The  Death of the CISO Resume

- Michael Piacente, Hitch Partners

I hate resumes, there, I said it. Anyone who has worked with me knows my disdain for them, but it's not for the reason you might think. I'm actually a history nerd who enjoys reading about a person's journey and how they became who they are.

For years, companies have relied on the resume to evaluate CISO talent. That reliance is a mistake because the resume is an outdated, ineffective way to evaluate executive talent, and it’s failing both job seekers and hiring companies. The resume with its bullet points and chronological format is a relic that simply can’t capture the complexity of a modern CISO’s skills and experiences. While a resume might be a career timeline, it completely misses the most critical part of the story.

The Resume Is Obsolete

A resume is a career anthology, but its value stops there. It's an outdated and ineffective way to truly evaluate executive talent, especially for a CISO. The modern CISO role isn't one job—it's 10 to 12 roles rolled into one, a complexity the resume can't begin to capture. When a company is hiring a CISO, they need to evaluate a candidate's skills, scale, and experience, which the resume fails to capture.

There have been many articles claiming that the resume’s value is waning as hiring shifts to a skills-based approach. From my view, the CISO resume is already well past obsolete. Appropriately evaluating a CISO’s fit requires a keen focus on what a CISO has done, where they did it, who they did it with, and how they could apply their experience in a new and challenging environment. CISOs are not just the "Chief How Have You Kept Your Companies Safe Officers," they are also "Chief Anticipate What's Around The Corner Officers." They are the masters of many skills and often a few superpowers. Being these things and many others requires the modern CISO to be a true storyteller.

The Problem of Context

The problem is that a resume is a detailed timeline of bullet points that only attempts to show a CISO's scale and scope. I've seen it happen time and again, where a hiring manager dismisses a candidate based on a pre-conceived notion about a past employer, only to change their mind once they hear the full story. Without this context, hiring managers are forced to fill in the blanks, often with their own biases.

It completely misses the context: why they did what they did, what was going on at the company at the time, and who they collaborated with to do what they did. Without this context, evaluators often resort to their own biases, judging a candidate’s perceived skills and basing their evaluation on a company's reputation or their own unrelated experiences. We are constantly catching hiring teams on this.

Having reviewed over 10,000 CISO resumes, I can say with confidence that most CISOs struggle with the format. They rarely frame the "where and why” they've done what they've done," or focus on the key people—the stakeholders, customers, and partners—that are so critical in a skills-based hiring world. This is why the traditional CISO resume has failed both the job seeker and the company.

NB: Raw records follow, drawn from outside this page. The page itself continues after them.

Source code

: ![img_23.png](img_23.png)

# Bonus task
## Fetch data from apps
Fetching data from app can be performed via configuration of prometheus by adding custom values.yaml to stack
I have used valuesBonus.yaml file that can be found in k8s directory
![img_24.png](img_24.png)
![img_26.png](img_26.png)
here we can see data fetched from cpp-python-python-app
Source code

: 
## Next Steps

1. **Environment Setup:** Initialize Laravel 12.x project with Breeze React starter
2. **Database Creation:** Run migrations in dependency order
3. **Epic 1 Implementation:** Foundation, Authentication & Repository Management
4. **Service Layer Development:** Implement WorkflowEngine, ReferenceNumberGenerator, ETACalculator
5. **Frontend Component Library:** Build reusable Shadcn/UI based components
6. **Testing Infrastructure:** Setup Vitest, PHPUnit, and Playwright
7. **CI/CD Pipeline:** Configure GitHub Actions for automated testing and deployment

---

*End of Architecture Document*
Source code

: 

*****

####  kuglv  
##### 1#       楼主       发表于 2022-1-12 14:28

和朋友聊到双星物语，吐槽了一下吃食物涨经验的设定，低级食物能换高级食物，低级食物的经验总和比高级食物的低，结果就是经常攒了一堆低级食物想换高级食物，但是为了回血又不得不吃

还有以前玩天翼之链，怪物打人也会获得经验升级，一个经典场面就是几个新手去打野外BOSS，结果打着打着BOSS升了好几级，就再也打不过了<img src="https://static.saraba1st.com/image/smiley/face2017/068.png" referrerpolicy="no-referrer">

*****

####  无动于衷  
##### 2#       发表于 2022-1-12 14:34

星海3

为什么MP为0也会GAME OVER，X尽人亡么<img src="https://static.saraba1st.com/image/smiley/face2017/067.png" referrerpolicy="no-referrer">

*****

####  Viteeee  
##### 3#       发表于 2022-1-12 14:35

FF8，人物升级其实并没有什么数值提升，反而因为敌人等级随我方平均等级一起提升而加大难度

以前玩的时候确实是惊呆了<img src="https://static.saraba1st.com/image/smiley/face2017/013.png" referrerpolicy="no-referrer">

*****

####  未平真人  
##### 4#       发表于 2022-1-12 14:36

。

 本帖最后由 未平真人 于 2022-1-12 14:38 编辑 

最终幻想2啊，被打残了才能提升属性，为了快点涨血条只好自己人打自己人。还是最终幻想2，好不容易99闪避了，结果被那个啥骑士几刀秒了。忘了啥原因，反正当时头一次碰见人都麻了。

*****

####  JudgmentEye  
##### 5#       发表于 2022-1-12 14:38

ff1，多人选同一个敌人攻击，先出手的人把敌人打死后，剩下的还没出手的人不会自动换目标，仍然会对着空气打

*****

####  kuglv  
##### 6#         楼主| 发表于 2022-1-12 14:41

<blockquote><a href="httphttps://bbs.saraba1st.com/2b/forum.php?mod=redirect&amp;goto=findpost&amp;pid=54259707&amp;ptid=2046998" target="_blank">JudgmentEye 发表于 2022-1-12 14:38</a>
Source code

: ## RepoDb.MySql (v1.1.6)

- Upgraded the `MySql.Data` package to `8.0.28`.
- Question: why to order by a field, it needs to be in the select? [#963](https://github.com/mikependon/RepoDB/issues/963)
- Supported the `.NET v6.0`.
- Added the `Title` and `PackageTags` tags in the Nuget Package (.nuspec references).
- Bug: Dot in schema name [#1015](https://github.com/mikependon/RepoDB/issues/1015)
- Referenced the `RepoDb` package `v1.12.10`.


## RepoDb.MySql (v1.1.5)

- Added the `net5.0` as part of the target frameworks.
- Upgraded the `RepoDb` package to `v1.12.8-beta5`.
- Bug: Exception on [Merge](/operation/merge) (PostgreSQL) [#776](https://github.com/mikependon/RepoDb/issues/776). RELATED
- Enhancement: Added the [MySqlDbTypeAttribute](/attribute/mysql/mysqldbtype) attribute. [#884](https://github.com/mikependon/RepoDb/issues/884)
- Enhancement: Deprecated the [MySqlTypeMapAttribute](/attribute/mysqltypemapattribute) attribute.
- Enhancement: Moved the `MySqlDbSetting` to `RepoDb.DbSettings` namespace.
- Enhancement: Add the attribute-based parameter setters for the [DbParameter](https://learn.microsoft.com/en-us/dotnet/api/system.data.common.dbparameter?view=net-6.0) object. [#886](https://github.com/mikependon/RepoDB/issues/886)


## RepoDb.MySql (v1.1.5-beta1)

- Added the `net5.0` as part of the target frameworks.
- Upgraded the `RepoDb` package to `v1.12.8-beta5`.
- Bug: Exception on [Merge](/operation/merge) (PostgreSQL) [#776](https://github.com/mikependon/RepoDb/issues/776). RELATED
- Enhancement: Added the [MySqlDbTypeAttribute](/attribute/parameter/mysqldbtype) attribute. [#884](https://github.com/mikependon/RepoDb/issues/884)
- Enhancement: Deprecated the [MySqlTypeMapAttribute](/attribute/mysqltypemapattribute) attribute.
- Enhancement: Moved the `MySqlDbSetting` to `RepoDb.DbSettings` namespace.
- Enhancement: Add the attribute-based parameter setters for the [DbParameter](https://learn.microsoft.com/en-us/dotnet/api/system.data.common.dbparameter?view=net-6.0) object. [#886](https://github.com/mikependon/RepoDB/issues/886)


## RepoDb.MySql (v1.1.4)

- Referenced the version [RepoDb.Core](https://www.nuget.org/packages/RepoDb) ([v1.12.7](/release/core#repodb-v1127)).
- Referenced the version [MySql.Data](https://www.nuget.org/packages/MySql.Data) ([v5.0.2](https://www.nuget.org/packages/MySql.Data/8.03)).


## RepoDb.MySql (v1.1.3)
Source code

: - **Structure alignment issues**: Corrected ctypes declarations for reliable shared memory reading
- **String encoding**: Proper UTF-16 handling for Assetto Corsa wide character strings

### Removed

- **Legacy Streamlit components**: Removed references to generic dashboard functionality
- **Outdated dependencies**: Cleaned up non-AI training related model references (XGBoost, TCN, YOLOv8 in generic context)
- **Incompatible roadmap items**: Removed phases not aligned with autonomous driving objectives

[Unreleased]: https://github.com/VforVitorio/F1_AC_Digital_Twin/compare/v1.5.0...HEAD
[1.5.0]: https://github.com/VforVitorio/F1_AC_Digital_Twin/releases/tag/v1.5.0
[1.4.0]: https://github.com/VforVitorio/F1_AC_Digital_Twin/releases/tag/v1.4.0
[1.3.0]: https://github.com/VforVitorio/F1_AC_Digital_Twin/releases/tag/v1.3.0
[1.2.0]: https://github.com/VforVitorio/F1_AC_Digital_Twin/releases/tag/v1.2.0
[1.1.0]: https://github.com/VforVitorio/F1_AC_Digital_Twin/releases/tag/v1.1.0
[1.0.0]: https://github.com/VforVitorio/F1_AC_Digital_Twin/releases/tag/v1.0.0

The answer isn't a better resume—it's getting rid of them altogether

The Storyboard Solution

The answer isn't a better resume—it's getting rid of them altogether.

At our firm, we took a different approach nearly a decade ago. We stopped sending resumes to clients and instead began creating storyboards. We work to understand a client's specific growth areas, risks, and concerns, then we match a candidate's stories to those needs. This approach allows us to show clients exactly why a candidate is the right fit, which has resulted in a significantly higher rate of success in getting candidates an interview.

A Call to Action for CISOs

If you are a CISO looking for a new role, you should create a personal storyboard for yourself.  Continually tweak and practice telling your stories—the ones that convey what, where, why, and who of your career. I’m not suggesting constructing another client facing storyboard anthology.  This isn't a document you give to an interviewer; it's a tool for you, so these stories become so ingrained they're second nature.  Stories need to be in your hippocampus. 

In an unprecedented job market flooded with qualified talent, relying on an obsolete tool like the resume is a disservice to both companies and candidates. The time has come to move beyond bullet points and embrace the power of storytelling. For CISOs, this means turning your experiences into a compelling narrative; for companies, it means demanding more than just a list of past roles to find the right leader for the future.

A resume tells where you’ve been; a storyboard shows the impact you’ve made.